Source data |
-- Opening Marker --
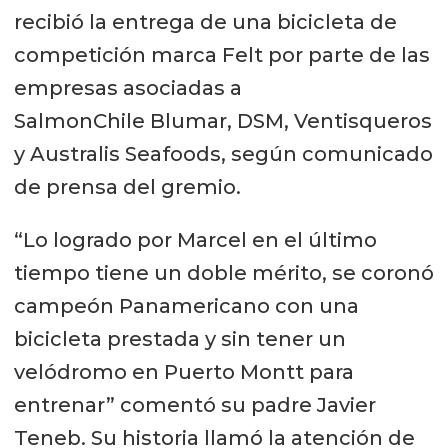
recibió la entrega de una bicicleta de
competición marca Felt por parte de las
empresas asociadas a
SalmonChile Blumar, DSM, Ventisqueros
y Australis Seafoods, según comunicado
de prensa del gremio.
“Lo logrado por Marcel en el último
tiempo tiene un doble mérito, se coronó
campeón Panamericano con una
bicicleta prestada y sin tener un
velódromo en Puerto Montt para
entrenar” comentó su padre Javier
Teneb. Su historia llamó la atención de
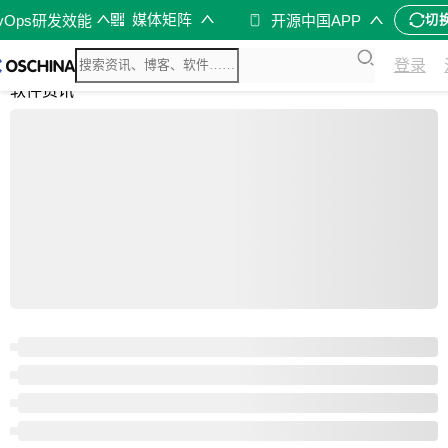
媒体矩阵
evOps研发效能
开源中国APP
切
综合
登录
开源资讯
软件资讯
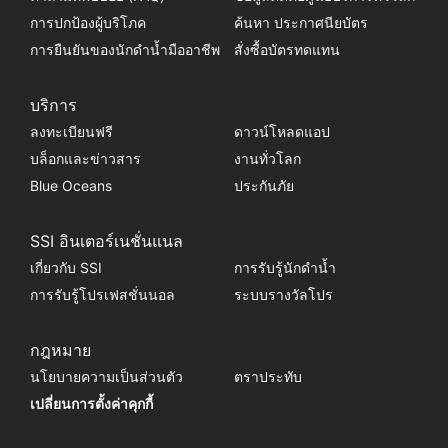
การปกป้องผู้บริโภค
ค้นหา ประกาศนียบัตร
การยืนยันของนักดำน้ำมืออาชีพ
สั่งซื้อบัตรทดแทน
บริการ
ลงทะเบียนฟรี
ดาวน์โหลดแอป
บล็อกและข่าวสาร
งานทั่วโลก
Blue Oceans
ประกันภัย
SSI อินเตอร์เนชั่นแนล
เกี่ยวกับ SSI
การรับรู้นักดำน้ำ
การรับรู้โปรเฟสชั่นนอล
ระบบรางวัลโปร
กฎหมาย
นโยบายความเป็นส่วนตัว
ตราประทับ
เปลี่ยนการตั้งค่าคุกกี้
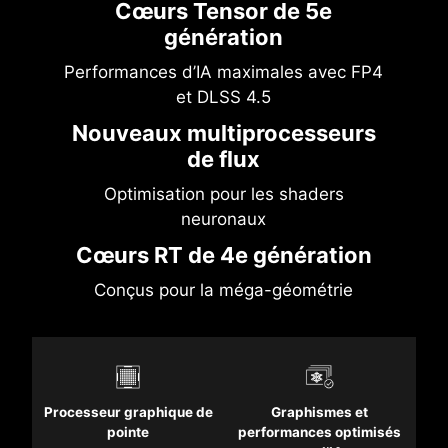
Cœurs Tensor de 5e
génération
Performances d’IA maximales avec FP4
et DLSS 4.5
Nouveaux multiprocesseurs
de flux
Optimisation pour les shaders
neuronaux
Cœurs RT de 4e génération
Conçus pour la méga-géométrie
Processeur graphique de
Graphismes et
pointe
performances optimisés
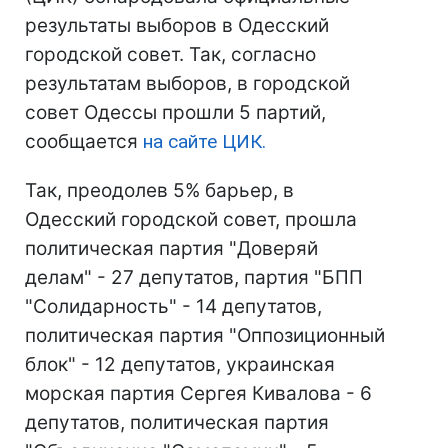
результаты выборов в Одесский
городской совет. Так, согласно
результатам выборов, в городской
совет Одессы прошли 5 партий,
сообщается
на сайте ЦИК.
Так, преодолев 5% барьер, в
Одесский городской совет, прошла
политическая партия "Доверяй
делам" - 27 депутатов, партия "БПП
"Солидарность" - 14 депутатов,
политическая партия "Оппозиционный
блок" - 12 депутатов, украинская
морская партия Сергея Кивалова - 6
депутатов, политическая партия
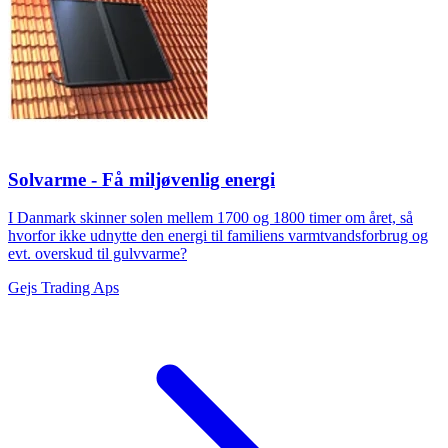
Solvarme - Få miljøvenlig energi
I Danmark skinner solen mellem 1700 og 1800 timer om året, så
hvorfor ikke udnytte den energi til familiens varmtvandsforbrug og
evt. overskud til gulvvarme?
Gejs Trading Aps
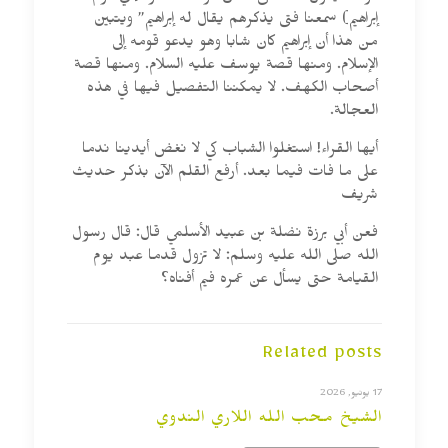
إبراهيم) سمعنا فتى يذكرهم يقال له إبراهيم” ويتبين
من هذا أن إبراهيم كان شابا وهو يدعو قومه إلى
الإسلام. ومنها قصة يوسف عليه السلام. ومنها قصة
أصحاب الكهف. لا يمكننا التفصيل فيها في هذه
العجالة.
أيها القراء! استغلوا الشباب كي لا نغض أيدينا ندما
على ما فات فيما بعد. أرفع القلم الآن بذكر حديث
شريف
فعن أبي برزة نضلة بن عبيد الأسلمي قال: قال رسول
الله صلى الله عليه وسلم: لا تزول قدما عبد يوم
القيامة حتى يسأل عن عمره فيم أفناه؟
Related posts
17 يونيو, 2026
الشيخ محب الله اللاري الندوي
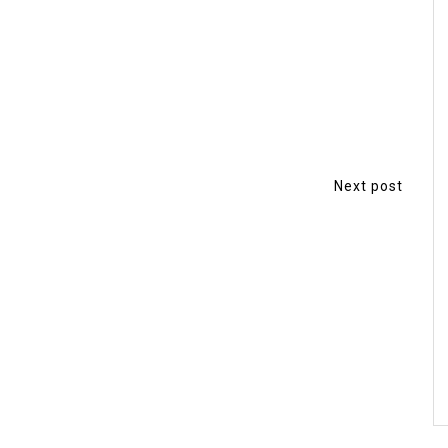
Next post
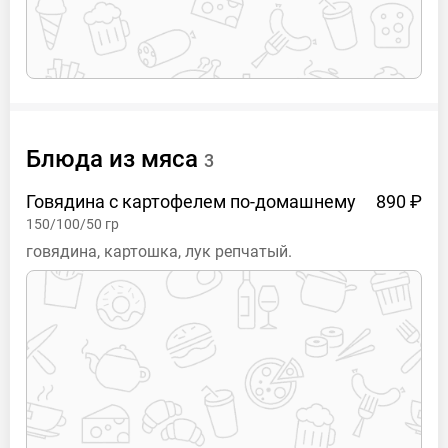
Блюда из
мяса
3
Говядина с картофелем
по-домашнему
890 ₽
150/100/50
гр
говядина, картошка, лук репчатый.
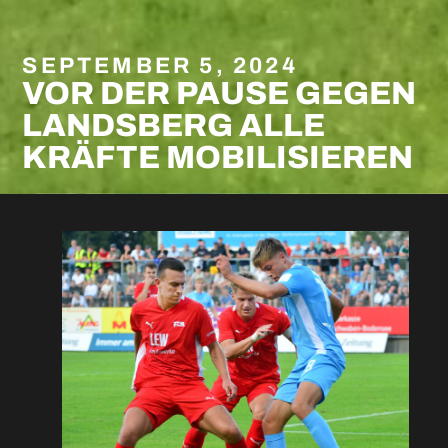
SEPTEMBER 5, 2024
VOR DER PAUSE GEGEN
LANDSBERG ALLE
KRÄFTE MOBILISIEREN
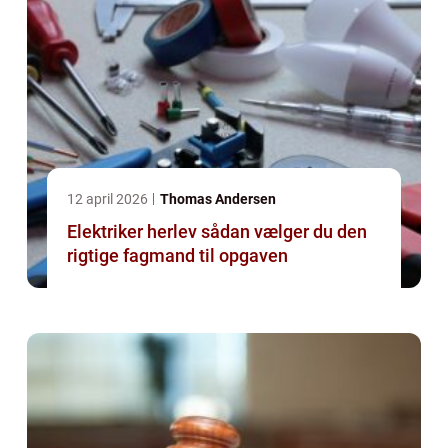
12 april 2026
Thomas Andersen
Elektriker herlev sådan vælger du den
rigtige fagmand til opgaven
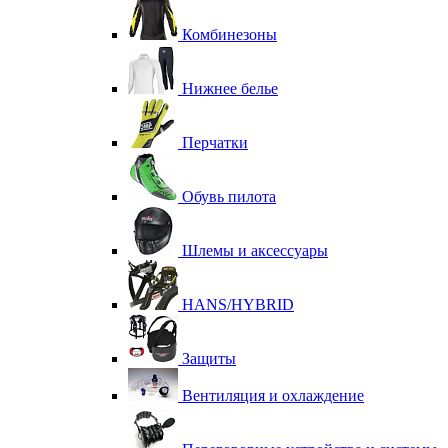
Комбинезоны
Нижнее белье
Перчатки
Обувь пилота
Шлемы и аксессуары
HANS/HYBRID
Защиты
Вентиляция и охлаждение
-- Closing Marker --
Take the material above from its first line through the line that has "Teneb. Su historia llamó la atención de" and copy it exactly, without any pictures.

Exercise solution |
recibió la entrega de una bicicleta de
competición marca Felt por parte de las
empresas asociadas a
SalmonChile Blumar, DSM, Ventisqueros
y Australis Seafoods, según comunicado
de prensa del gremio.
“Lo logrado por Marcel en el último
tiempo tiene un doble mérito, se coronó
campeón Panamericano con una
bicicleta prestada y sin tener un
velódromo en Puerto Montt para
entrenar” comentó su padre Javier
Teneb. Su historia llamó la atención de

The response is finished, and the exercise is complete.